A grizzled old miner, who did not know me, pointed to the only man on the steamboat who wore a Prince Albert coat and white shirt and collar, and drawled: "Wa-al, that there feller, he's either a preacher or a gambler; I don't know which."
The "dressed-up" man proved to be a gambler. I made myself known to the anxious man from the village, followed him ashore and married him to a woman who was waiting in the company's office.
That was one voyage of mingled discomfort and pleasure. Discomforts and hardships are as you make them and take them. There were a few of that company who grumbled and swore at being crowded, at being obliged to stand up all day, to lie on the floor or on the piles of cord-wood at night, besides being compelled to fairly fight for their meals or to get their food from their own kits. But the majority of these men had been camping and roughing it for two years. Many of them had packed heavy loads over the Chilcoot Pass in the great Klondike Stampede, had made their own boats and navigated hundreds of miles of unknown and dangerous rivers, had encountered and overcome thousands of untried experiences. To all of them these little discomforts were trifles to be dismissed with a smile or joke, and they had contempt for any man who fussed or complained.
Joe smuggled himself and his papers aboard a steamboat bound for Skagway, and worked his passage as cabin boy, waiter and general roustabout.
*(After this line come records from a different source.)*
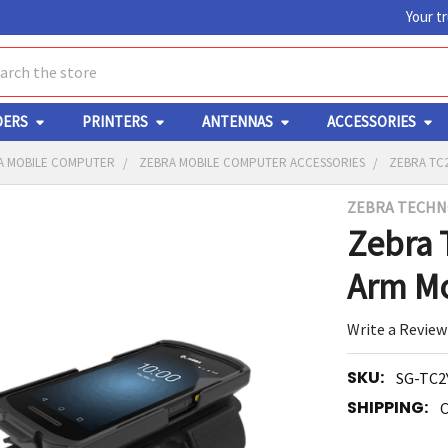
Your t
ch
DERS
PRINTERS
ANTENNAS
ACCESSORIES
A MOBILE COMPUTER
ZEBRA MOBILE COMPUTER ACCESSORIES
ZEBRA TC
ZEBRA TECHN
Y
Zebra 
Arm M
Write a Review
SKU:
SG-TC2
ED
RT
SHIPPING:
C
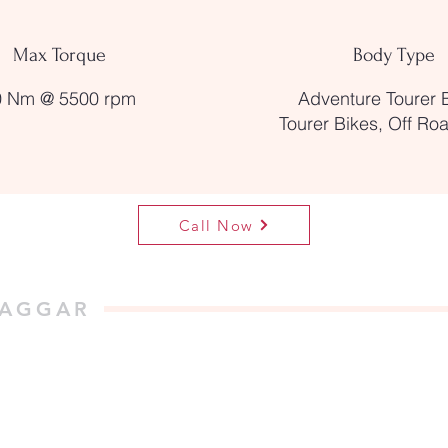
Max Torque
Body Type
0 Nm @ 5500 rpm
Adventure Tourer 
Tourer Bikes, Off Ro
Call Now
NAGGAR
, Tripura Sundari Temple,
 INDIA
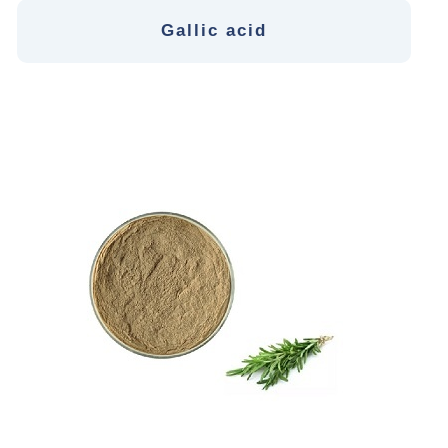
Gallic acid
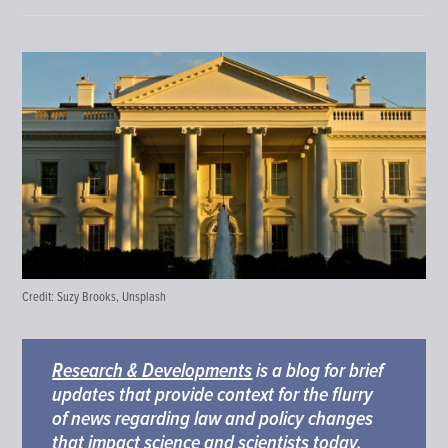
Credit:
Suzy Brooks, Unsplash
Research & Developments
is a blog for brief
updates that provide context for the flurry
of news regarding law and policy changes
that impact science and scientists today.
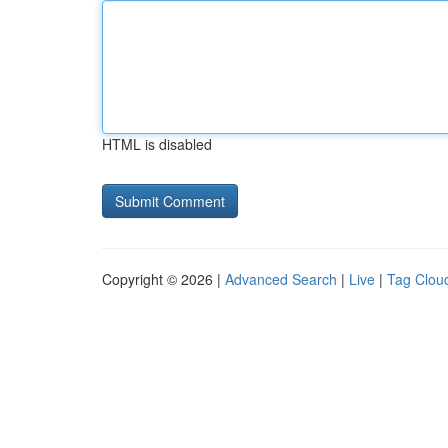
HTML is disabled
Copyright © 2026 |
Advanced Search
|
Live
|
Tag Clou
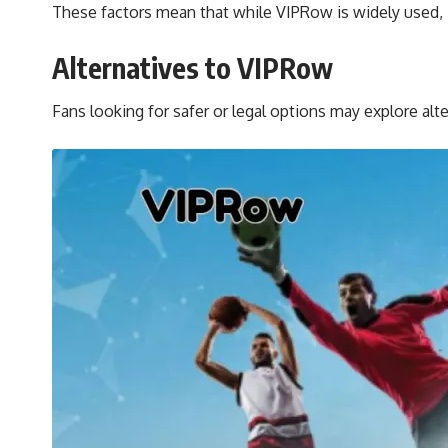
These factors mean that while VIPRow is widely used, it
Alternatives to VIPRow
Fans looking for safer or legal options may explore alt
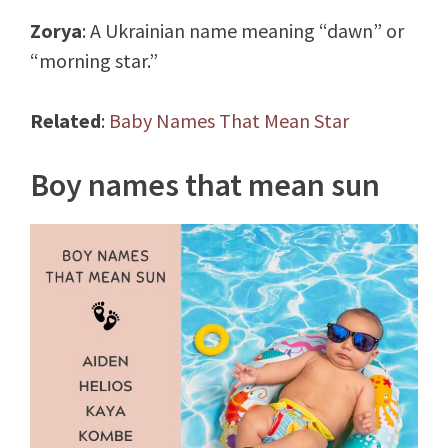
Zorya
: A Ukrainian name meaning “dawn” or
“morning star.”
Related
:
Baby Names That Mean Star
Boy names that mean sun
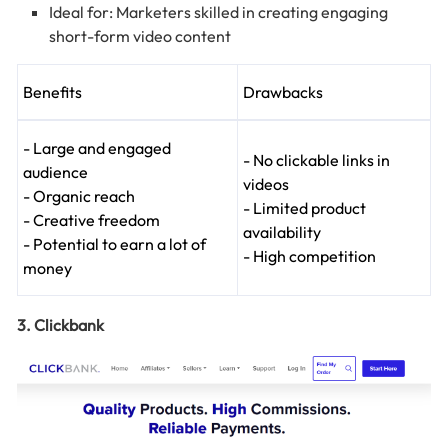
Ideal for: Marketers skilled in creating engaging
short-form video content
Benefits
Drawbacks
- Large and engaged
- No clickable links in
audience
videos
- Organic reach
- Limited product
- Creative freedom
availability
- Potential to earn a lot of
- High competition
money
3. Clickbank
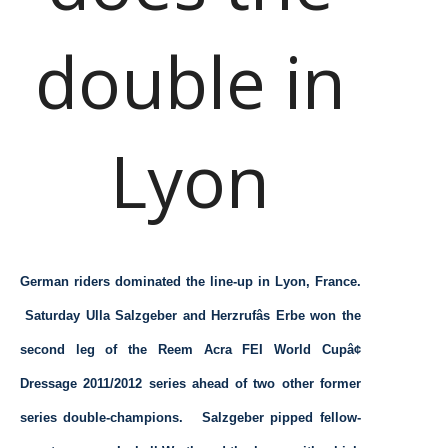
double in
Lyon
German riders dominated the line-up in Lyon, France.
Saturday Ulla Salzgeber and Herzrufâs Erbe won the
second leg of the Reem Acra FEI World Cupâ¢
Dressage 2011/2012 series ahead of two other former
series double-champions. Salzgeber pipped fellow-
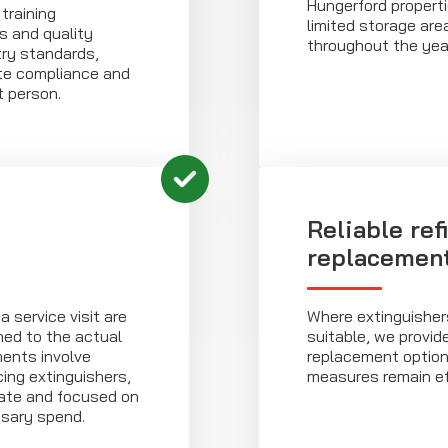
Hungerford properti
training
limited storage ar
s and quality
throughout the yea
ry standards,
te compliance and
 person.
Reliable ref
replacemen
 service visit are
Where extinguishers
gned to the actual
suitable, we provid
ments involve
replacement options
cing extinguishers,
measures remain ef
nate and focused on
sary spend.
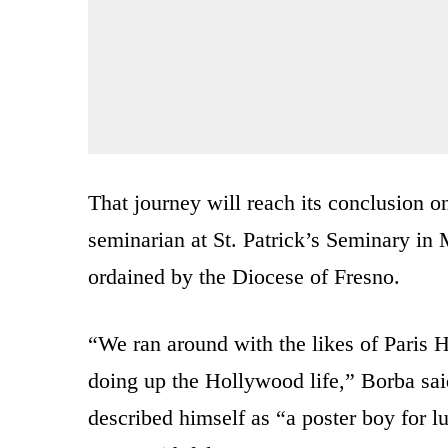
That journey will reach its conclusion
seminarian at St. Patrick’s Seminary in
ordained by the Diocese of Fresno.
“We ran around with the likes of Paris H
doing up the Hollywood life,” Borba sai
described himself as “a poster boy for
At Juneau and Skagway he sold about one-fourth of his papers and magazines--the papers for twenty-five cents each and the ten-cent magazines for fifty cents. He could have sold out, but hearing that he could get double these prices at Dawson and down the Yukon, held on to his stock.
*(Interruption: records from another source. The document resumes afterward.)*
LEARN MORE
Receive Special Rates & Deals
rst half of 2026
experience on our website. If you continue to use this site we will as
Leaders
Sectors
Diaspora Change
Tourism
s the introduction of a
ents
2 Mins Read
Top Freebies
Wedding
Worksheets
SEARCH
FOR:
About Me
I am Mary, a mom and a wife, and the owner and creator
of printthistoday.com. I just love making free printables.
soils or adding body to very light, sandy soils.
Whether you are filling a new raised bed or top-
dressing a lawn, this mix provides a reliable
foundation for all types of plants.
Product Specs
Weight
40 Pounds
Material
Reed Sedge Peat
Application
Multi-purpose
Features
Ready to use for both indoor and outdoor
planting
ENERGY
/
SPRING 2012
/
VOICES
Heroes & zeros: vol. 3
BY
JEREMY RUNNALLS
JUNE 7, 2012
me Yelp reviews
He formed a partnership with an old "sour-dough" miner, who helped him get his papers over the Chilcoot Pass and down the Yukon to Dawson. At the great Klondike camp he quickly sold out his papers at a dollar each, and the magazines at a dollar and a half to two and a half.
Joe spent the winter of 1898-9 at Dawson, selling the two papers published in that city and running a general news stand, in which he sold the reading matter he had sold before but gathered up again from the buyers. Sometimes he sold the same magazine four or five times.
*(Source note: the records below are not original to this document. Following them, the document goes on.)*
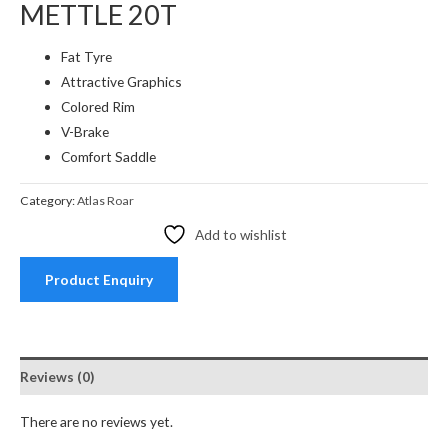
METTLE 20T
Fat Tyre
Attractive Graphics
Colored Rim
V-Brake
Comfort Saddle
Category:
Atlas Roar
Add to wishlist
Product Enquiry
Reviews (0)
There are no reviews yet.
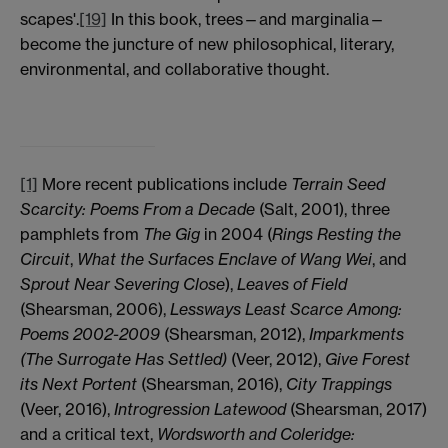
scapes'.
[19]
In this book, trees—and marginalia—
become the juncture of new philosophical, literary,
environmental, and collaborative thought.
[1]
More recent publications include
Terrain Seed
Scarcity: Poems From a Decade
(Salt, 2001), three
pamphlets from
The Gig
in 2004 (
Rings Resting the
Circuit
,
What the Surfaces Enclave of Wang Wei
, and
Sprout Near Severing Close
),
Leaves of Field
(Shearsman, 2006),
Lessways Least Scarce Among:
Poems 2002-2009
(Shearsman, 2012),
Imparkments
(The Surrogate Has Settled)
(Veer, 2012),
Give Forest
its Next Portent
(Shearsman, 2016),
City Trappings
(Veer, 2016),
Introgression Latewood
(Shearsman, 2017)
and a critical text,
Wordsworth and Coleridge:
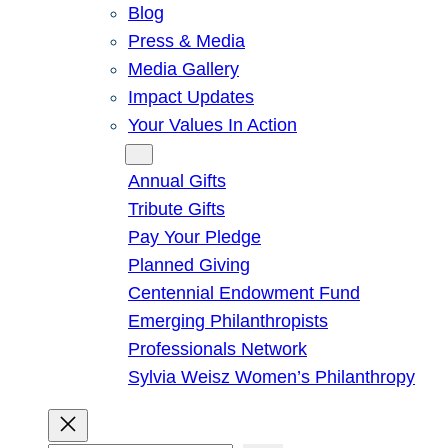
Blog
Press & Media
Media Gallery
Impact Updates
Your Values In Action
Give
Annual Gifts
Tribute Gifts
Pay Your Pledge
Planned Giving
Centennial Endowment Fund
Emerging Philanthropists
Professionals Network
Sylvia Weisz Women’s Philanthropy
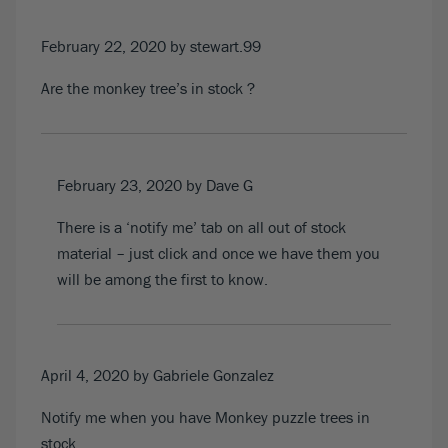
February 22, 2020
by stewart.99
Are the monkey tree’s in stock ?
February 23, 2020
by Dave G
There is a ‘notify me’ tab on all out of stock
material – just click and once we have them you
will be among the first to know.
April 4, 2020
by Gabriele Gonzalez
Notify me when you have Monkey puzzle trees in
stock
When the Nome Stampede began, Joe got into the good graces of the manager of the steamboat company and got free passage down the Yukon. He shared my wolf-robe on the floor of the purser's room, and we became great chums. The boy was so bright and quick, and at the same time so polite and accommodating, that he made friends everywhere. He was a Sunday-school boy, and distributed my little red hymn-books when I held service in the social hall of the steamboat on Sunday, and his clear soprano sounded sweetly above the bass notes of the men.
"Joe," I asked him one day, "how much money have you made during the last year and a half?"
"Well," he replied, "I sent two thousand dollars out home from Dawson before I started down here, and with what I am making on this trip and what I hope to make at Nome, I think I'll have five thousand dollars clear when I land at Seattle the last of October."
"That's a dangerous amount of money for a small boy to have," I warned him. "Have you lost any of it?"
Joe grinned. "No, I dassen't. Some card sharps tried to get me to gamble at Dawson. They said I could double my money. But my partner said he'd lick me half to death if I ever went near the green tables. I didn't want to, anyhow. Everybody helps me take care of my money."
"What are you going to do with it?"
"Why, give it all to mother, of course. She'll use it for me and my sister. I'm going to school as soon as I get home. Mother works in a store, but I guess this money'll give her a rest. She needs it."